- **Page excerpt**:
Dushyant D. Anjaria v M/S. Wall Street Finance Ltd

This article seeks to examine the fact of the case, the judgment made as well as the rationale for such decision. This article would also examine the role of the company as a legal entity and draw a distinction between an additional director and a director, making recourse to existing legislations and providing succinct analysis on the purport of the case.
Estimated Reading Time: 10 minutes

Facts of the Case

The respondent M/S Wall Street Finance Ltd filed a complaint against M/S Integra Funds Management Ltd, Mr Sumir Nagar, Mr D.D Anjaria and M.s Shakuntala Nagar in the court of 4th Chief Metropolitan Magistrate, Girgaum, Mumbai[1]. The first accused company[2], M/S Integra Funds Management Ltd, approached the complainant[3],for finance to purchase some machineries and a lease agreement was executed between both parties on the 31st of January, 1997. The lease agreement was for Rs. 31, 89, 368 wherewith the amount was payable in 35 months with installments of Rs. 71, 507 per repayment schedule of the lease agreement and the first installment was Rs. 6,86,623. The Complainant posited that the accused issued 2 cheques dated 19/11/1997 for Rs. 76,091 and the second cheque dated 19/01/1998 for Rs. 79,220. Both cheques drawn on Centurion Bank Limited were however dishonored because of lack of sufficient funds. The Complainant then sent a notice dated 14/05/1998 bringing to fore the dishonored cheque and demanding that payment be made to them. The said notice of the complainant was sent by a registered post, where it was said to have been served on 18/05/1998. When no payment was made or received by the complainant within fifteen days, the complainant filed a complaint and they prayed that process be issued against the accused persons[4]. The additional Chief Judicial Magistrate issued the process against all the accused persons. The present petitioner[5], in response made an application before the concerned Metropolitan Magistrate for recall of the process. The application was however rejected dated 25/01/2000 which gave rise to the present criminal writ petition.

- **Activity list**:
A. In the case summary, on which bank were the two dishonored cheques drawn?
B. Transcribe the part of the case summary that begins at the words "This article seeks" and stops after the words "of the case.".

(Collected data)
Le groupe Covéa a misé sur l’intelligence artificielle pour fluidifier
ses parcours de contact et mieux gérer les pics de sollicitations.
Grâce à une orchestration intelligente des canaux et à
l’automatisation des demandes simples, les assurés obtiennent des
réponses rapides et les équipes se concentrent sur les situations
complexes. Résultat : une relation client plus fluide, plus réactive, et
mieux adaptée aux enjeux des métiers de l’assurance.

- **Your written answers**:
A. Centurion Bank Limited.

B.
This article seeks to examine the fact of the case, the judgment made as well as the rationale for such decision. This article would also examine the role of the company as a legal entity and draw a distinction between an additional director and a director, making recourse to existing legislations and providing succinct analysis on the purport of the case.